Arc of Care — Stages
Quick reference. Clinical objectives, provider role, and what belongs at each stage.
Stage 1
Scaffold / Stabilize
Clinical objectives
- Halt deterioration
- Rule out emergency events
- Stabilize and reduce immediate risk
- Reduce barriers to recovery — physical, logistical, psychological
- Establish basic functional support for Stage 2
Provider role / what belongs here
- Most directive provider role
- Acute and emergency medicine when required
- Stabilization before active treatment
- Diagnosis and initial care plan
- Building first layer of patient trust
This is where most acute care operates — and stops. Relief has value. Mistaking relief for resolution is where many models stall.
Stage 2
Repair / Treat
Clinical objectives
- Active intervention on the underlying condition, not only the presentation
- Address root causes, not only symptoms
- Reestablish function — meaningful normalcy
- Sequence and coordinate modalities by patient need
Provider role / what belongs here
- Most complex and powerful stage of the integrative model
- Hub holds the arc strategy across providers
- Different modalities applied at different points
- Patient begins to build trust in the process
- Stress / diet / sleep triad actively addressed
The hub coordinates. No single modality is expected to carry the entire arc. The arc may be delivered by different clinicians — the hub maintains the strategy.
Stage 3
Retrain / Sustain
Clinical objectives
- Restore full function and independent self-management
- Support adaptation under improved conditions
- Reduce recurrence through capability-building, not continued dependency
- Patient self-trust as the clinical target
Provider role / what belongs here
- Most neglected stage in conventional models
- Provider role shifts to facilitative
- Health agency is the target — not symptom absence
- Patient develops genuine self-knowledge of their system
- Constitution as a predictive clinical variable
The most critical stage for durable outcomes. A patient who completes Stage 3 does not need to return to Stage 1 for the same condition. A patient discharged at Stage 2 frequently does.
Operational principles
- Different therapies are appropriate at different phases — this is expected, not a deficiency.

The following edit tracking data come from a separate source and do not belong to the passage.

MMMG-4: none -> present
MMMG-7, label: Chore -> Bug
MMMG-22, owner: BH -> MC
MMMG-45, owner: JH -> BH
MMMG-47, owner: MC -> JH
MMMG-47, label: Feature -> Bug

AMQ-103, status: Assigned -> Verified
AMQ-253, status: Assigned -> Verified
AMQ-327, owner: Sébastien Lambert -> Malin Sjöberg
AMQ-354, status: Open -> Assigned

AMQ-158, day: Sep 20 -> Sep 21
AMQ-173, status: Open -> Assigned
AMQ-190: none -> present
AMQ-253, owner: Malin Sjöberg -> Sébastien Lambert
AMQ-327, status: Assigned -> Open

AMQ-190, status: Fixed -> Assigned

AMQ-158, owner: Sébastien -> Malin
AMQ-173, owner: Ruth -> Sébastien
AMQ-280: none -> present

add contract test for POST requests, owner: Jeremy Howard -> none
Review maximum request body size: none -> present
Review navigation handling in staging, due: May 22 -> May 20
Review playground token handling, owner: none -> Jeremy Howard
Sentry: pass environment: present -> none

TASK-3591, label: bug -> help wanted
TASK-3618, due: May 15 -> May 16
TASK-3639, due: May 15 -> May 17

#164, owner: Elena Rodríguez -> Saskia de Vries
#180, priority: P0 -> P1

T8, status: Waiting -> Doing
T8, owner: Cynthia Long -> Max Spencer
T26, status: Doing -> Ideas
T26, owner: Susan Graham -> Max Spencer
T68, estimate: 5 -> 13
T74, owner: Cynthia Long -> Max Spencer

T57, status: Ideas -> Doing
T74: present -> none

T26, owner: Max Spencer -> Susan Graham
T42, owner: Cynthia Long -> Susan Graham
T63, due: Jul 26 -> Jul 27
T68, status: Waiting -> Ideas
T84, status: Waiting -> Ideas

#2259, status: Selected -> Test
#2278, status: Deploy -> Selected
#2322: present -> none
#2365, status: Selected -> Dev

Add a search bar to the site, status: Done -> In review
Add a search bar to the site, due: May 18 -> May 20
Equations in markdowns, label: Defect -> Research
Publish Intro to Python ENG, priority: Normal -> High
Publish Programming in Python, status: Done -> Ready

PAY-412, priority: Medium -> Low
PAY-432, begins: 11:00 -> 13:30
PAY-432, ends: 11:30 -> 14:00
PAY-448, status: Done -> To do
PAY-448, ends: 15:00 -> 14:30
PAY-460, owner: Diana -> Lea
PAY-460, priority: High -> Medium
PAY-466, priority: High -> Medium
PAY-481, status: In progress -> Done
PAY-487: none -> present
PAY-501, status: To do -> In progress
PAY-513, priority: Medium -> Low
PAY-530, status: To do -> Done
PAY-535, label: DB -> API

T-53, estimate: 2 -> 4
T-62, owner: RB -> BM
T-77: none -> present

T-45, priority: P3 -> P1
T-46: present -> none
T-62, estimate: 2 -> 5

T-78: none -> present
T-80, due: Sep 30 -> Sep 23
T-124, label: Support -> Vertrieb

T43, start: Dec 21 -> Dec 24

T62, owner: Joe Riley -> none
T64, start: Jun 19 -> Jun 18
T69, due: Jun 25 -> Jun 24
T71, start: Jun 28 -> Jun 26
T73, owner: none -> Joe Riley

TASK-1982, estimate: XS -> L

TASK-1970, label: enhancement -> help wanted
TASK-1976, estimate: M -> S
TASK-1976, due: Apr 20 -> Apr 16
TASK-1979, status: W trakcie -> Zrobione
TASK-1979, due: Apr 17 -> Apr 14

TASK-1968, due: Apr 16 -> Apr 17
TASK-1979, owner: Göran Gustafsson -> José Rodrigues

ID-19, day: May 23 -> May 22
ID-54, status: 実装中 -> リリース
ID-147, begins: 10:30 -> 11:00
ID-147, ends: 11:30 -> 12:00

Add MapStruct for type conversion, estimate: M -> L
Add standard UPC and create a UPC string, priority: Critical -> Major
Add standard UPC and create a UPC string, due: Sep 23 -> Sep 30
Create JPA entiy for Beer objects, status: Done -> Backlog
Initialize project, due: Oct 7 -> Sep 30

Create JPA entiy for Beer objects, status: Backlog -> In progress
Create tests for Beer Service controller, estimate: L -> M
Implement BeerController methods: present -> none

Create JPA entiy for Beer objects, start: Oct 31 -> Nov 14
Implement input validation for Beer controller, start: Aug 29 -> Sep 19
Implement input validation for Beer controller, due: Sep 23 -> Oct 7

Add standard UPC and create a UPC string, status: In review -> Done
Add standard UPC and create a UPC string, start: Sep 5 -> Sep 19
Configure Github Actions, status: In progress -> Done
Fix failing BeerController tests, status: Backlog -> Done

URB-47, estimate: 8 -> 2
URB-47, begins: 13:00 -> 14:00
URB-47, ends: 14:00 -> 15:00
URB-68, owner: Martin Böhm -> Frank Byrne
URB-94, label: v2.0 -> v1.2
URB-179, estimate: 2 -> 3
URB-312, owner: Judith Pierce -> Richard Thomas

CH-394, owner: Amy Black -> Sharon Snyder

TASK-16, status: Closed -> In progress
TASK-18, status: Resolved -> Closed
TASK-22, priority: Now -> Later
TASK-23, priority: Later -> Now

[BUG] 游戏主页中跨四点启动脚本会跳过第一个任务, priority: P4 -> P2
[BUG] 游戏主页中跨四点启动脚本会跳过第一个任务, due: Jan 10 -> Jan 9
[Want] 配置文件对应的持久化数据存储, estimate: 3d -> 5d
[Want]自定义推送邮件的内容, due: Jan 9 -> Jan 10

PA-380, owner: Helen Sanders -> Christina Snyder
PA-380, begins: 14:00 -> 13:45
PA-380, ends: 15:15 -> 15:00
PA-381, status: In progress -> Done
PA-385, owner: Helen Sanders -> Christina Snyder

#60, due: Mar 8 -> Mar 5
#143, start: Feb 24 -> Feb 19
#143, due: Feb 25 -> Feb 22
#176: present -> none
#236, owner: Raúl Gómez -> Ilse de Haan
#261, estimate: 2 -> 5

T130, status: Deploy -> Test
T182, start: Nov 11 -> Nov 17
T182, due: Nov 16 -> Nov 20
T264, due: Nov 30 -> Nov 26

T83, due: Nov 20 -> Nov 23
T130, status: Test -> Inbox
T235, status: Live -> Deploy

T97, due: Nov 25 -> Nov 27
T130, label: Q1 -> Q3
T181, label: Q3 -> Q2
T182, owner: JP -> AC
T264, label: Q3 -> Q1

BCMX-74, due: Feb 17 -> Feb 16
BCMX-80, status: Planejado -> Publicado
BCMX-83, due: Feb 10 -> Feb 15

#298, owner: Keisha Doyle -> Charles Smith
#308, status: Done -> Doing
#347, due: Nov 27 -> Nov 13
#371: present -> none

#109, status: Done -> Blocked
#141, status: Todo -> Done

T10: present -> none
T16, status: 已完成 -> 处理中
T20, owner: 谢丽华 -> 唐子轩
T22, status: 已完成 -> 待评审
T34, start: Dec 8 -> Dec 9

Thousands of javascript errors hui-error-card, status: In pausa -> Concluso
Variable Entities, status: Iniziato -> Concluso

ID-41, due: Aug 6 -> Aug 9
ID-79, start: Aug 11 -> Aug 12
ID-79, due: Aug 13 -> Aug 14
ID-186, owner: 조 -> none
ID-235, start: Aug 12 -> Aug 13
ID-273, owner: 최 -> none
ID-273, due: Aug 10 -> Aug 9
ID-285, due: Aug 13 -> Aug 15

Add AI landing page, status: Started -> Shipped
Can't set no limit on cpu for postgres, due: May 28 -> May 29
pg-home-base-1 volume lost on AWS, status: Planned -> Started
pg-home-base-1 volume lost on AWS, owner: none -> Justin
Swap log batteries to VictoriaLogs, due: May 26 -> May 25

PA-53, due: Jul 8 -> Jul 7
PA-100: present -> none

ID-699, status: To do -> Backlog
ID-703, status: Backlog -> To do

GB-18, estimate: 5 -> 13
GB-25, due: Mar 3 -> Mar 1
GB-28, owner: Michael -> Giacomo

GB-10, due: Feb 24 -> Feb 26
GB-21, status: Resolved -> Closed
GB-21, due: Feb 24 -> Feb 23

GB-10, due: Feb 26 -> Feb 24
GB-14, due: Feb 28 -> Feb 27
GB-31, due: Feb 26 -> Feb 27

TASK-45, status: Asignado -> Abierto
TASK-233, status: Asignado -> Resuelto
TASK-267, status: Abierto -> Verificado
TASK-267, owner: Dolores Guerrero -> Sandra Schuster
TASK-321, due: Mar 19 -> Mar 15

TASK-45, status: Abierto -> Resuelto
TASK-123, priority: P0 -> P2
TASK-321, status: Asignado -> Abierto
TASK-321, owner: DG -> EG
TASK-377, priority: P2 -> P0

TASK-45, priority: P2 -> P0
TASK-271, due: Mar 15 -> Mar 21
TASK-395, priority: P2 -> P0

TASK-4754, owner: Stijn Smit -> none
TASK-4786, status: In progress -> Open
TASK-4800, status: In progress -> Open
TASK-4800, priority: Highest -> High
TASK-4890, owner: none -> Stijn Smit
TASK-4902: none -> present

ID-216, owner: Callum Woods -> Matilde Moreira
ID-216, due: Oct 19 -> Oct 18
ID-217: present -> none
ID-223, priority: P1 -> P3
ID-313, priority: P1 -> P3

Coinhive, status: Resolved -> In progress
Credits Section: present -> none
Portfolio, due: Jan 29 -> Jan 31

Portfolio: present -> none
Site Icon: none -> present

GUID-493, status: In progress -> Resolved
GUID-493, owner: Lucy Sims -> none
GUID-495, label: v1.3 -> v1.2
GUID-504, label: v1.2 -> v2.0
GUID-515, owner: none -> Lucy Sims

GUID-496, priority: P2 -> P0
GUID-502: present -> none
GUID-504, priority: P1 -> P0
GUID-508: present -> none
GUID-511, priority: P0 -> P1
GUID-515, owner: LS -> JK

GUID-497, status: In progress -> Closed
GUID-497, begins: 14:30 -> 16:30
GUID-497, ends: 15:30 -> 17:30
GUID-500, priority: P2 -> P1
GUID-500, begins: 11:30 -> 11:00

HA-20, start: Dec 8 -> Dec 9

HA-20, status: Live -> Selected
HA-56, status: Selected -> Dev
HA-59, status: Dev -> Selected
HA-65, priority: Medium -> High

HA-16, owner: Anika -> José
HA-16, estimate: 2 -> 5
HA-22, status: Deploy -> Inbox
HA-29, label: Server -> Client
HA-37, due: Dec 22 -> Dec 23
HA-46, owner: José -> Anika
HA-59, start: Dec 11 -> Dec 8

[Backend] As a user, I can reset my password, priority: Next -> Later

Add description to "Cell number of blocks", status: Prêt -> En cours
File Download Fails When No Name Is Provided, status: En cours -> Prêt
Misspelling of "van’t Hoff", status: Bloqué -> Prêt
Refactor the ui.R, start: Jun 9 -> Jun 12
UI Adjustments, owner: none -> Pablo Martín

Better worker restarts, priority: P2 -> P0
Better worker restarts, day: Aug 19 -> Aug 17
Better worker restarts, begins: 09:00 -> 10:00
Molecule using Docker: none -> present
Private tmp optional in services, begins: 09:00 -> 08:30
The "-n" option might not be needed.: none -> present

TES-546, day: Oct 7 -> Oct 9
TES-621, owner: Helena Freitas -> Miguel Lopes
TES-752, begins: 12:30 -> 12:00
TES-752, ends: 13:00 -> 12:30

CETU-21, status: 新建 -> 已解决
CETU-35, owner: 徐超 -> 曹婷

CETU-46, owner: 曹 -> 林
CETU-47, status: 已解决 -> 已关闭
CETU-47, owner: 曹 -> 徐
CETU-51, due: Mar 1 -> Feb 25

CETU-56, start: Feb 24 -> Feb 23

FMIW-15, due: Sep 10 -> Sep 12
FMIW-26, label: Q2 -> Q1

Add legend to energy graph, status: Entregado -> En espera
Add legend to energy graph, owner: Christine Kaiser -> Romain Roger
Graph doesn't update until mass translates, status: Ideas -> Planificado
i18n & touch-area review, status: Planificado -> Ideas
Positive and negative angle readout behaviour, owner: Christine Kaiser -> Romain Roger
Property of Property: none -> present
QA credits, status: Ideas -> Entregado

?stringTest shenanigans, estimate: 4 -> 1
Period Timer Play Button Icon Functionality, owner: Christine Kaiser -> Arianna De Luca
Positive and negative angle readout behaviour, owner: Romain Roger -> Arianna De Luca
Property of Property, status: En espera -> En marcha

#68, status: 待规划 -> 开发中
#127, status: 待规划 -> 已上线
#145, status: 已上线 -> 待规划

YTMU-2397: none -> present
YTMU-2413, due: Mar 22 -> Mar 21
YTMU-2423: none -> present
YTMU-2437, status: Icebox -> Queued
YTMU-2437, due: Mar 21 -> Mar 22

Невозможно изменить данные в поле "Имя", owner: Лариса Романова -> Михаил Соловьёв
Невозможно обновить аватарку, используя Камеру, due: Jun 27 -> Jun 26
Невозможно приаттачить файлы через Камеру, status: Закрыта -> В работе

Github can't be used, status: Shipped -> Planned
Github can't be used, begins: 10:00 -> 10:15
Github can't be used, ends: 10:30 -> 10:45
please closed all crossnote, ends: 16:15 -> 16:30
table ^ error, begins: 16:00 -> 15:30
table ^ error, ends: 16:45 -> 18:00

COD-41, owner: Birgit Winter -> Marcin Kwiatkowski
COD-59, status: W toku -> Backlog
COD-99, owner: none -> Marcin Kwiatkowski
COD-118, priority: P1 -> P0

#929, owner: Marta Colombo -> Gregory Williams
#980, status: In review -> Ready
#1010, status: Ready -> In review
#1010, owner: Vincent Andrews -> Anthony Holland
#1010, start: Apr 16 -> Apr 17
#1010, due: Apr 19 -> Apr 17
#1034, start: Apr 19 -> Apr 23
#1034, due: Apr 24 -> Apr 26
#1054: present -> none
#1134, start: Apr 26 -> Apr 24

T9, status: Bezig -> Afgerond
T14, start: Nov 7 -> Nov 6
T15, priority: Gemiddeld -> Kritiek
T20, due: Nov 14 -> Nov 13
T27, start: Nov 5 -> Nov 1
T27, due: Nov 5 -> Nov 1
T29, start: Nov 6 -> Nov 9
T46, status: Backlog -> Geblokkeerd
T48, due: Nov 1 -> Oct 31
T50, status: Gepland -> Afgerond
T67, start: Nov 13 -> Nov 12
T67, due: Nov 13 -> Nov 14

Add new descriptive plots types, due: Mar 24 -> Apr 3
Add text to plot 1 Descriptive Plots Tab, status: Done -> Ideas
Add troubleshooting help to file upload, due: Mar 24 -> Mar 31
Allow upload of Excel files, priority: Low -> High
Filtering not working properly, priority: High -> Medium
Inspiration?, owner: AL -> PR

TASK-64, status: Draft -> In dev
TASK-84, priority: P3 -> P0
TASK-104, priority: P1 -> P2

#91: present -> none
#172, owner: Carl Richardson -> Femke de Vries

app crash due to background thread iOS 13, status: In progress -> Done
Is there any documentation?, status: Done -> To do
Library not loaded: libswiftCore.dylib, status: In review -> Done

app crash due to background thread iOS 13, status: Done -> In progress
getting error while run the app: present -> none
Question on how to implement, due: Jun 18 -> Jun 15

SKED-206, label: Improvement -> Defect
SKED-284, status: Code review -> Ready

- No single modality is expected to carry the entire arc.
- The arc may be carried by different clinicians. The hub maintains the strategy.
- Relief has value but is Stage 1 at best. Mistaking relief for resolution is where many inclusive models stall.
- The arc applies to chronic care. Acute and emergent care has its own protocols — and is supported, not competed with, by a population moving along an improving health trajectory.
The arc does not end at recovery. It ends at capacity — and capacity, properly supported, continues to develop.